After many rounds of talks in foreign soils, the NSCN (IM) leadership came back to India to test the water in New Delhi. They have tasted the political air in India. Their international support base and vibrancy of the movement have collectively taught them the lesson of proper marketing. One cannot sell a thing in the right price for higher profit without knowing how to sell it well. These leaders attached to the Hebron Camp know the art of selling for a bigger piece of the Pie. Cartographic nationalism is one such thing.
Territory inhabited by the Naga tribes is vast and it is located in a very strategic region lying between Bangladesh, Bhutan, India, China and Myanmar. The areas inhabited by the Naga-cognate ethnic groups are also in the map. Asserting the Nagas as the master race in the region is also a good advertisement. Modi administration wants to buy what Muivah group is selling. Without a firm control in northeast, the 'Act East' policy is not making progress for expanding India's strategic interests in Southeast Asia.
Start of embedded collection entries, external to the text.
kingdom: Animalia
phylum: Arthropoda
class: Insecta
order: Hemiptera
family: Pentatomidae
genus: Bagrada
Two ways are better than one way. The Chinese naval force is modernising and expanding in a fast rate. The Indian Ocean is becoming a lake for the Chinese navy. The guns in the northeast must be silenced to make proper use of the strategic region. When geo-economics is becoming the trend of the century, Prime Minister Modi and Ato Kilonser Muivah must be talking about business. The business acumen of the Gujarati leader and Muivah's opening the gate to Southeast Asian market passing through the Naga areas are worth studying. They have to face landslides if they are for it. It is a serious business indeed.
In addition to the difficulty to establish a pan-Naga body, there is curiosity to know the kind of sovereignty that the Nagas will enjoy under any new arrangement. Article 370 has been the target of the Modi camp for a long time. The nationalist Hindu groups get eye sores to see a Muslim-majority state bordering Pakistan to have autonomous status. Any sort of shared sovereignty is likely to be opposed by the nationalist camp followers if it can threaten the integrity of the country. Giving the new entity some space within the Ministry of External Affairs or making a mechanism to work in partnership will be a valuable experience of the Indian federalism. Or, will New Delhi use the groups opposing the NSCN (IM) to cut the share of the harvest? Prime Minister Narendra Damodardas Modi knows the rest of the subject.